Art. 36. O agente operador de apostas deve exigir do apostador, a cada acesso
ao sistema de apostas, uma das formas de autenticação previstas nesta Portaria.
§ 1º Adicionalmente à autenticação de que trata o caput, o agente operador
de apostas deve exigir confirmação da identidade do apostador por meio de canais de
comunicação informados no cadastro do usuário, tais como e-mail, serviço de mensagens
curtas - short message service - SMS ou aplicativos de mensagens, em casos de:
I - pedido de informações pessoais e fiscais, tais como informe anual de
rendimentos;
II - inatividade da conta por noventa dias; e
III - três tentativas malsucedidas no momento de autenticação da identidade
do apostador.
§ 2º Adicionalmente à autenticação de que trata o caput, o agente operador
de apostas deve exigir do apostador reconhecimento facial em casos de:
I - alteração cadastral;
II - retirada de recursos financeiros por solicitação do apostador;
III - confirmação periódica de cadastro; ou
IV - encerramento da conta.
§ 3º Caso haja três tentativas malsucedidas no momento de autenticação do
apostador, sua conta deve permanecer bloqueada até a realização da autenticação de que
trata o § 1º.
§ 4º Uma vez autenticada e validada a identidade do apostador, o sistema
deve apresentar a data e horário do seu último acesso.
Art. 37. Após cento e oitenta dias de conta inativa, o agente operador de
apostas poderá encerrar a conta do apostador, devendo transferir o saldo remanescente
para a conta cadastrada do apostador.
Parágrafo único.
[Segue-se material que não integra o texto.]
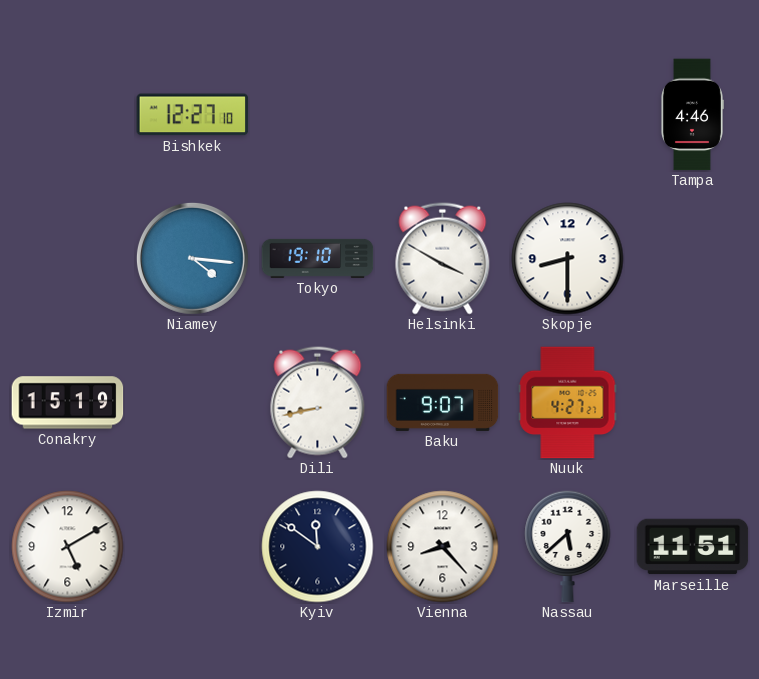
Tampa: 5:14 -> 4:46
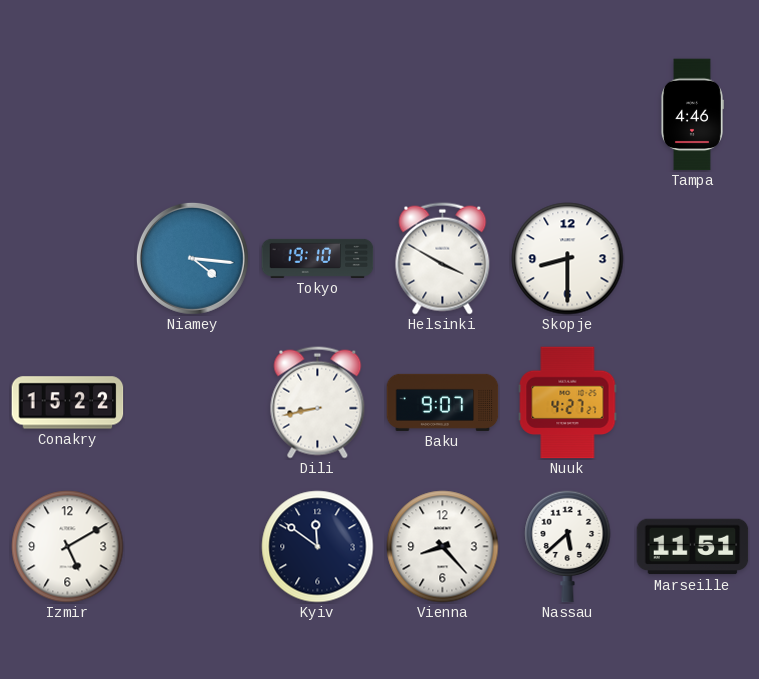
Bishkek: 12:27 -> none
Conakry: 15:19 -> 15:22
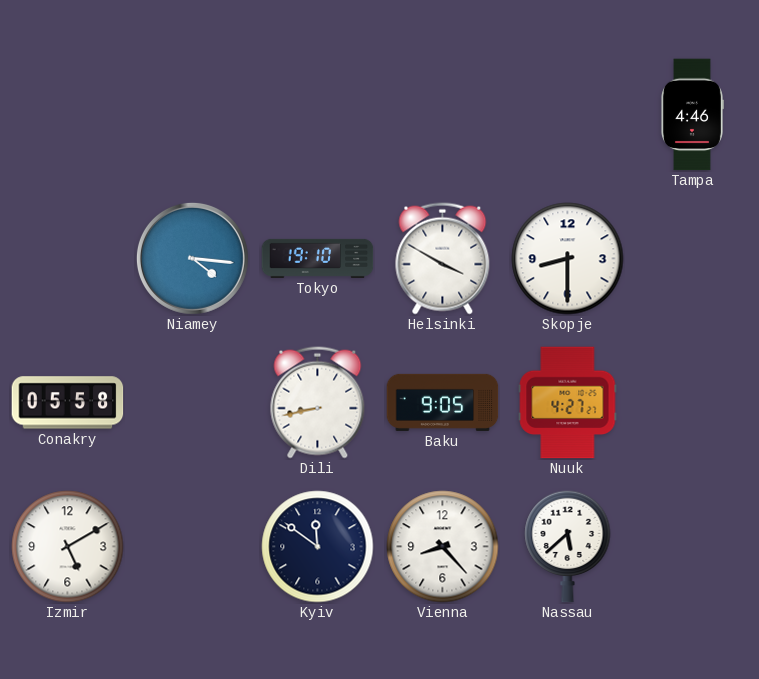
Conakry: 15:22 -> 05:58
Baku: 9:07 -> 9:05
Marseille: 11:51 -> none
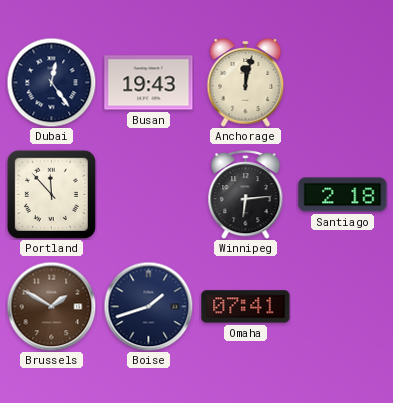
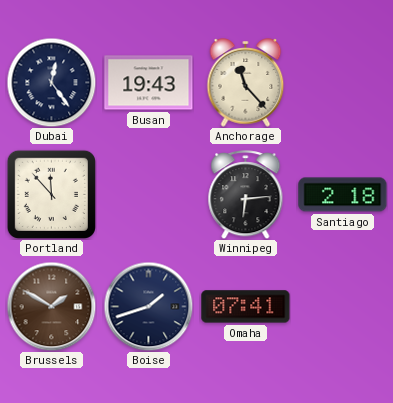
Anchorage: 12:02 -> 11:23
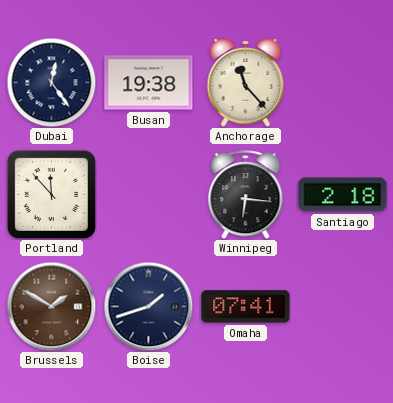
Busan: 19:43 -> 19:38
Winnipeg: 6:14 -> 6:16
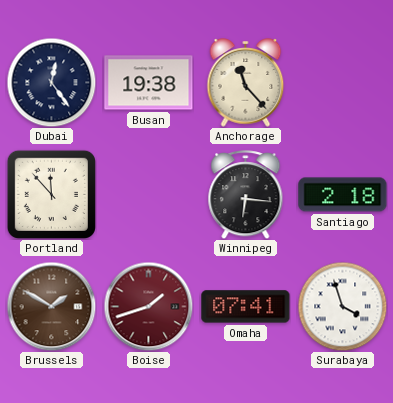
Boise dial: navy -> burgundy
Surabaya: none -> 3:57
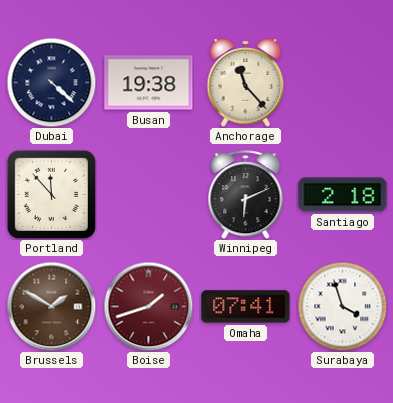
Dubai: 12:24 -> 4:22
Winnipeg: 6:16 -> 6:11
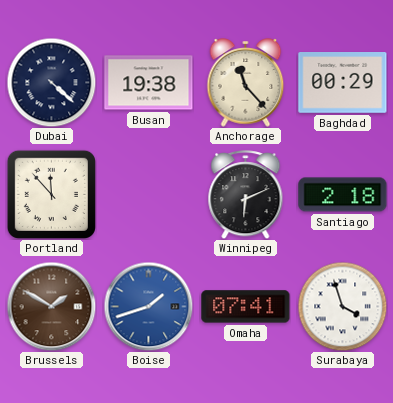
Baghdad: none -> 00:29
Boise dial: burgundy -> blue
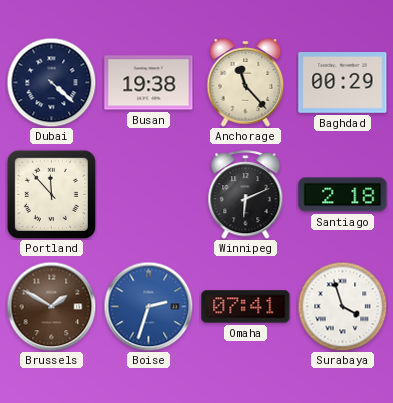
Boise: 1:42 -> 2:33
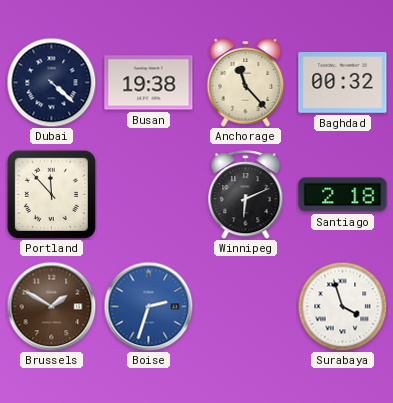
Baghdad: 00:29 -> 00:32
Omaha: 07:41 -> none
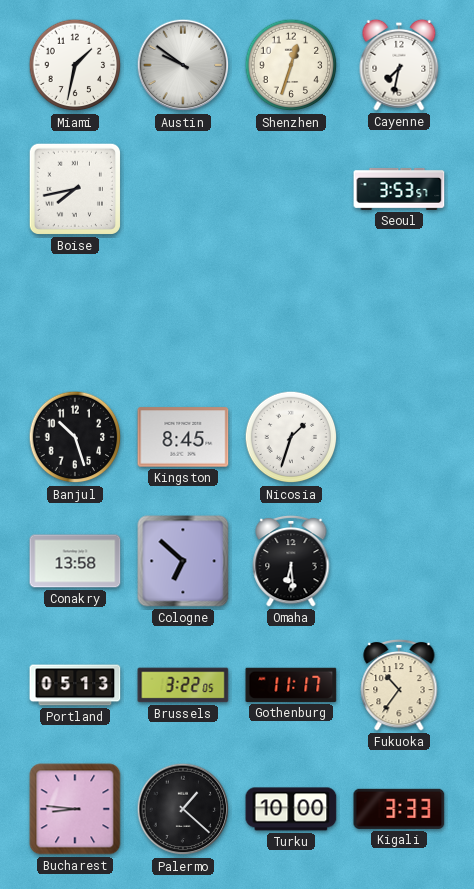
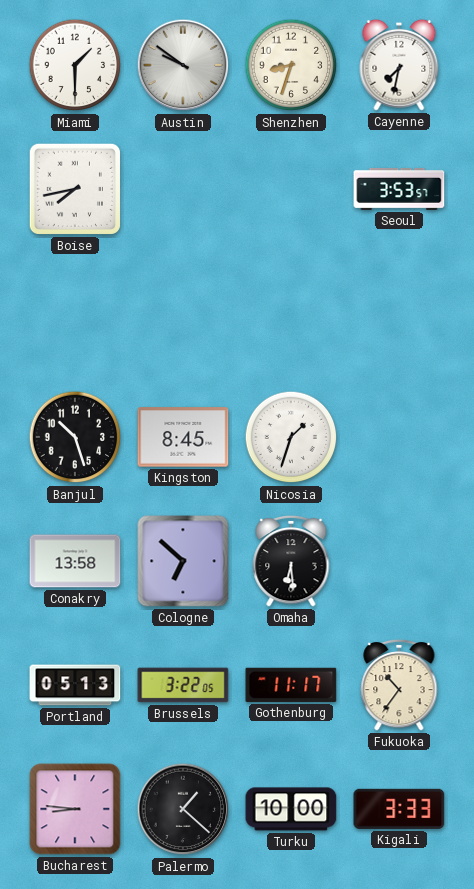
Miami: 1:32 -> 1:30
Shenzhen: 12:33 -> 8:33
Não será permitida a cobrança de tarifa em casos de contas
inativas.
Art. 38. O agente operador de apostas deverá possuir mecanismos para
detectar uso indevido da conta por terceiros, inclusive analisando mudanças repentinas no
comportamento de um apostador.
Art. 39. Os agentes operadores de apostas devem atender às requisições de
agentes públicos competentes quanto ao acesso a dados cadastrais de apostadores e
outros usuários do sistema de apostas, em conformidade com a legislação em vigor.
Art. 40. O agente operador de apostas deverá garantir os sigilos de dados e
informações a que tenha acesso no exercício da exploração de apostas de quota fixa,
observada a legislação pertinente.
§ 1º O agente operador de apostas deverá fornecer treinamento a seus
colaboradores a respeito da garantia de sigilo que trata o caput.
§ 2º O agente operador de apostas e seus colaboradores responderão
solidariamente em casos de violação dos sigilos de que trata o caput, nos termos do art.
42 da Lei nº 13.709, de 14 de agosto de 2018, relativamente aos dados pessoais.
Art. 41. O agente operador de apostas deverá disponibilizar ao apostador
informe de rendimentos para declaração anual de ajuste do IRPF, nos termos da
regulamentação sobre o Comprovante de Rendimentos Pagos e de Imposto sobre a Renda
Retido na Fonte da Secretaria Especial da Receita Federal do Brasil - RFB.